WSU College of Veterinary Medicine announces recipients of 2017 alumni awards

Congratulations to our 2017 Distinguished Alumni Award winners.

  • Dr. John Middleton (’90 BS, ’93 DVM, ’01 PhD) – Excellence in Teaching and Research
  • Dr. Rodney A. Miller (’79 PhD) – Distinguished Graduate Alumni
  • Dr. Steven Weisbroth (’64 DVM) – Excellence in Teaching and Research

Dr. John Middleton (’90 BS, ’93 DVM, ’01 PhD)

Excellence in Teaching and Research

Middleton is a professor and assistant director of the Agricultural Experiment Station at the University of Missouri College of Veterinary Medicine, where he has clinical, teaching, research, administrative, and service responsibilities. His research is primarily focused on the epidemiology, control, and treatment of bovine mastitis, as well as other infectious diseases important to veterinary and public health. As an educator, he combines teaching and hands-on learning for students in the classroom and the clinic. In 2015, Dr. Middleton received the National Mastitis Council Distinguished Service Award for Presidential Performance and the Zoetis Award for Veterinary Research Excellence, and he was recognized as a University of Missouri top faculty achiever in 2017. He and his wife, Lisa, and children, Benjamin and Jennifer, live on a small farm outside of Columbia, Missouri, where they raise sheep and hay. In his free time, he enjoys off-road driving and restoring old cars.

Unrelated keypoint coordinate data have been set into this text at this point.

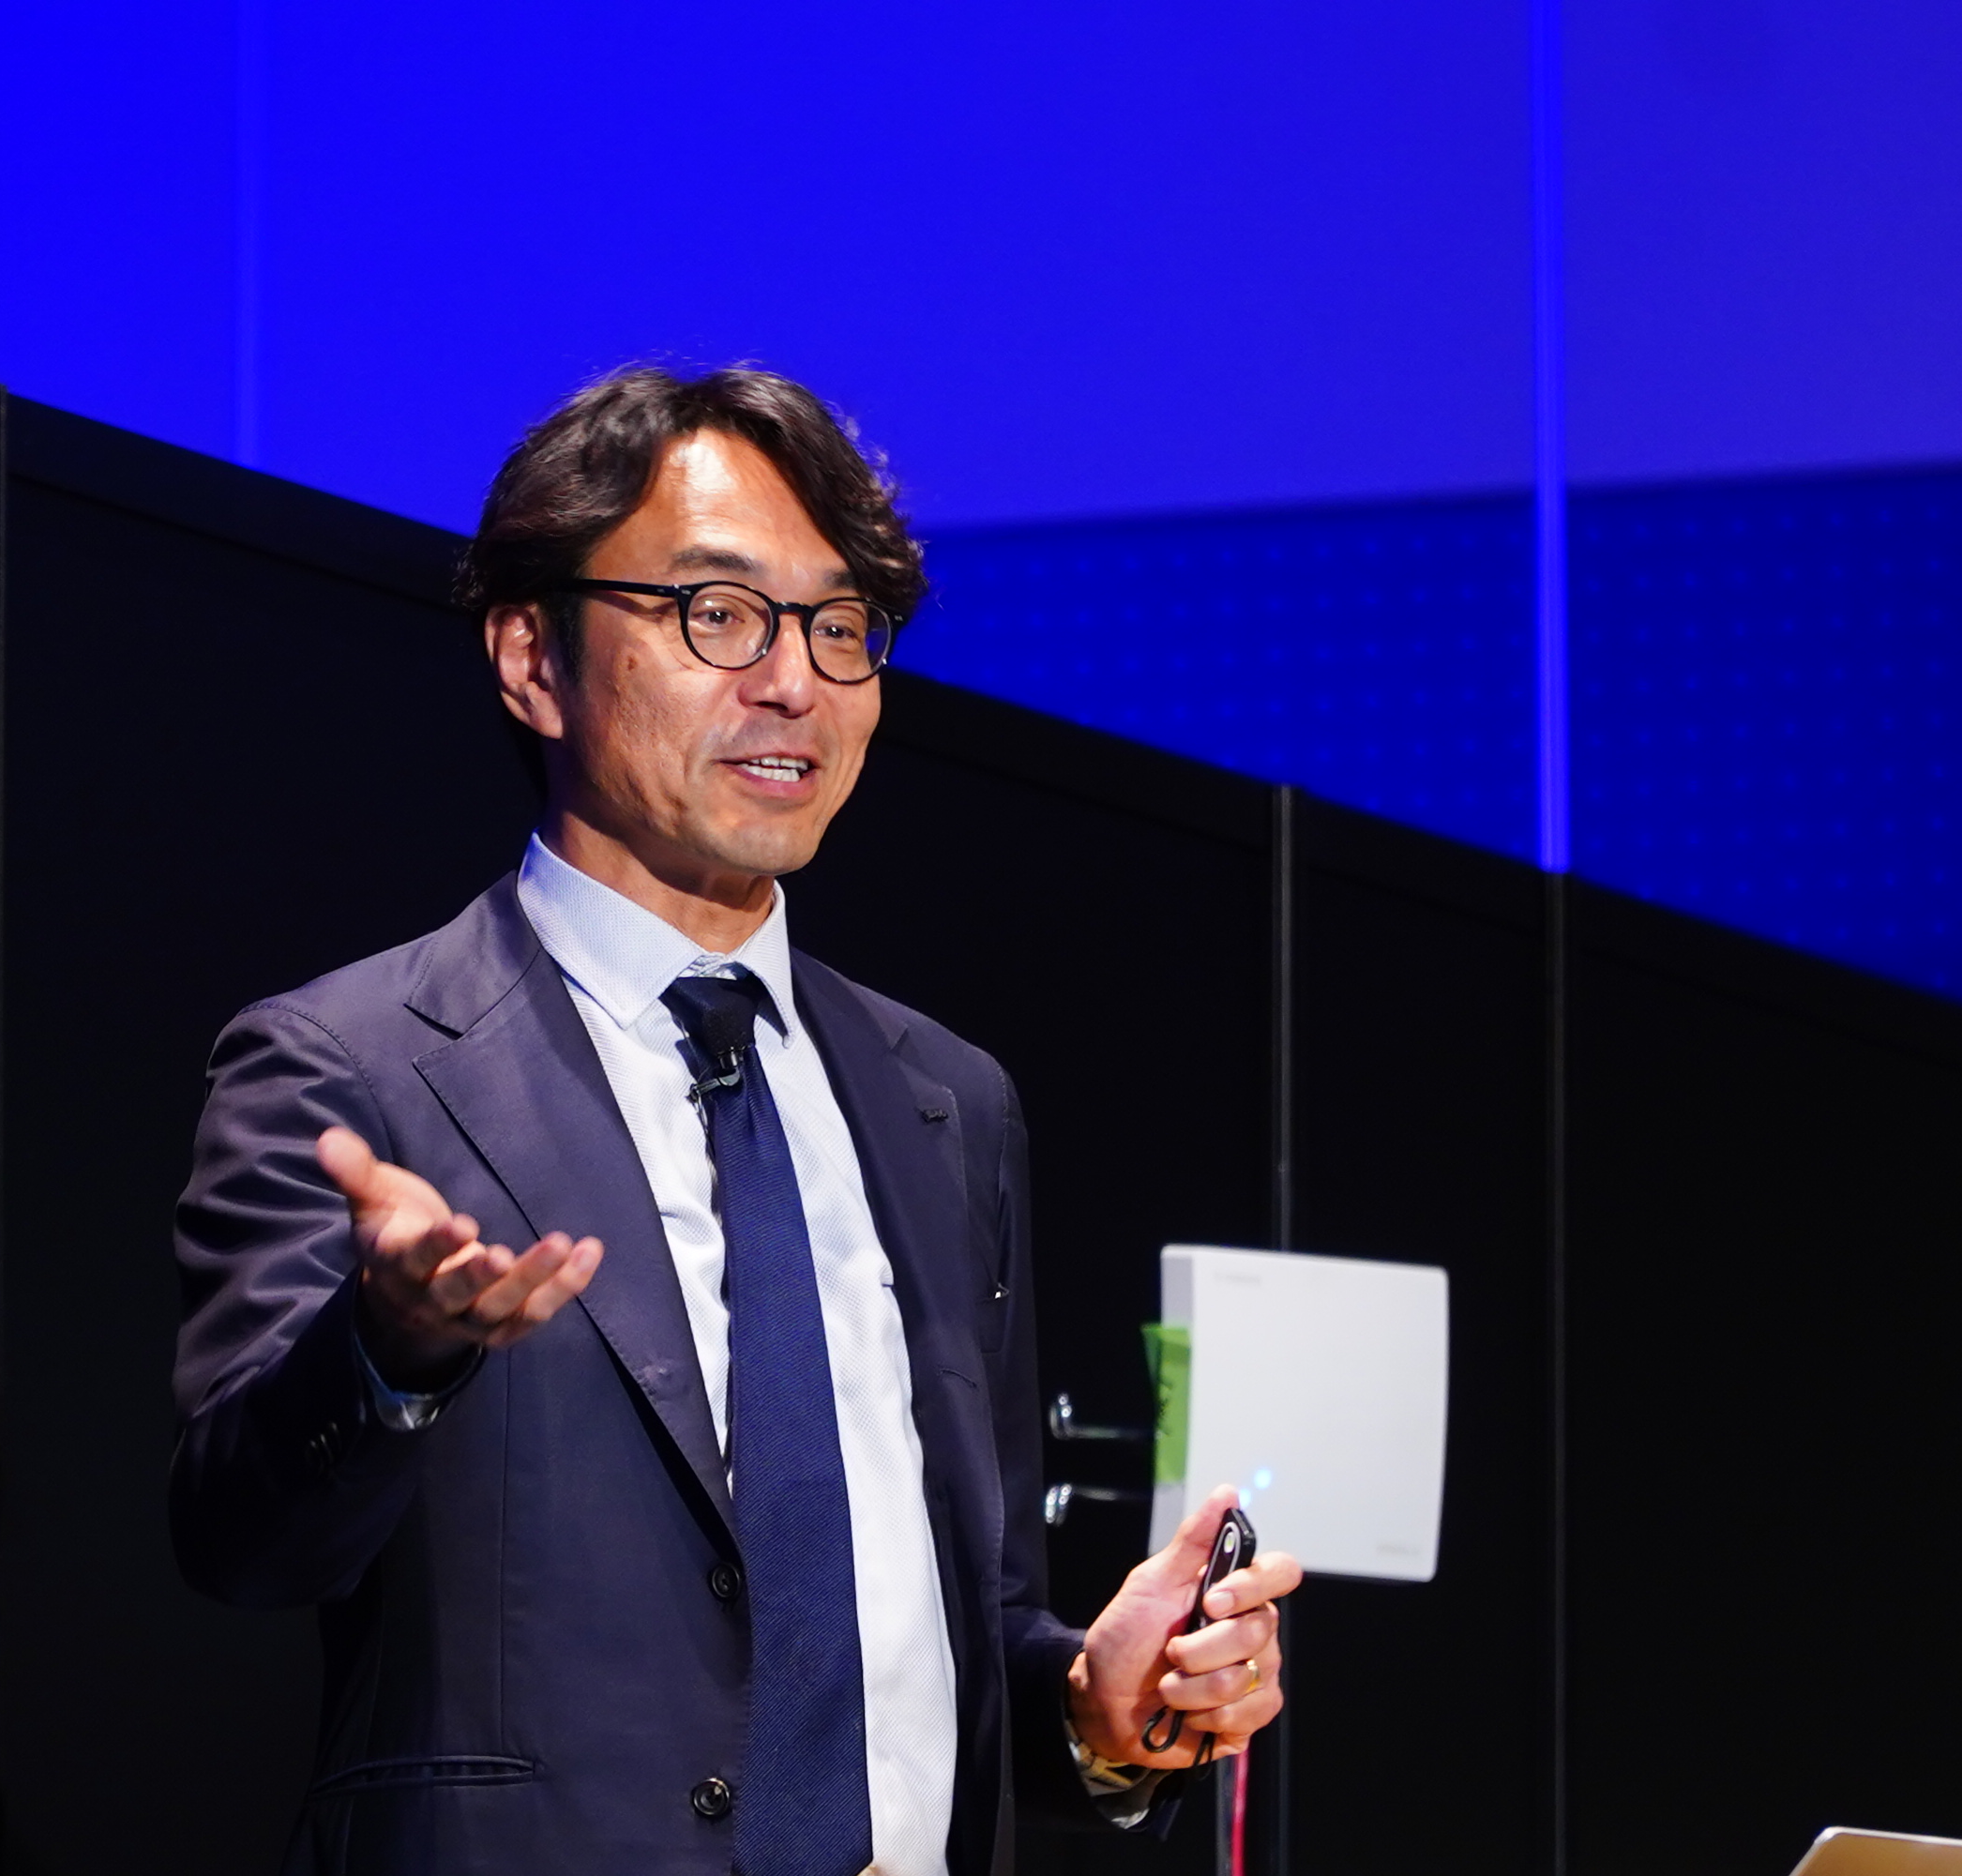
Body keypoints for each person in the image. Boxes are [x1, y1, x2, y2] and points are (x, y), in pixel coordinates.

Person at [170, 366, 1300, 1876]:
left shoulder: (948, 1101)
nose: (794, 684)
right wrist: (389, 1353)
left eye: (841, 628)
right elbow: (242, 1543)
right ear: (532, 655)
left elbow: (945, 1643)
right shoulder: (354, 1068)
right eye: (719, 614)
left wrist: (1093, 1706)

Dr. Rodney A. Miller (’79 PhD)

Distinguished Graduate Alumni

Miller is recently retired from Experimental Pathology Laboratories, Inc. in Research Triangle Park, North Carolina, where he served as a senior pathologist, manager of pathology, co-principal investigator, and then principal investigator for a quality assessment contract with the National Toxicology Program. At EPL, he analyzed toxicology study data and made recommendations to clients and regulators that affected the public and environmental health. Before EPL, Miller worked at Battelle Toxicology Northwest, where he was a pathologist and then group director focusing on inhalation toxicology. Now retired, Miller plans to spend more time traveling and pursuing his hobbies, including collecting petrified wood and Wyoming jade.


Dr. Steven Weisbroth (’64 DVM)

Excellence in Teaching and Research

Weisbroth is retired but is a consultant in laboratory animal medicine with several institutions. Earlier, he served as director of animal care facilities for several major universities where he also pursued a research career in diseases of laboratory animals. He left academia in 1978 to become the president of Anmed Biosafe, a diagnostic lab, until retiring in 2001. At Anmed Biosafe he pioneered in developing diagnostic profiles for periodically evaluating the health status of laboratory rodents and lagomorphs, a process now practiced globally by all commercial lab animal producers and most institutional users. Weisbroth initiated the series of texts sponsored by the American College of Laboratory Animal Medicine, of which the first was “The Biology of the Laboratory Rabbit,” widely recognized as an authoritative text on the subject, and he served as editor or contributor to several others in the series. He received the American Association for Laboratory Animal Science (AALAS) Griffin Award in 1990 and the AALAS Research Award in 1972. Weisbroth is married with three children and five grandchildren. He loves classical music, spending time with his family, and playing tennis.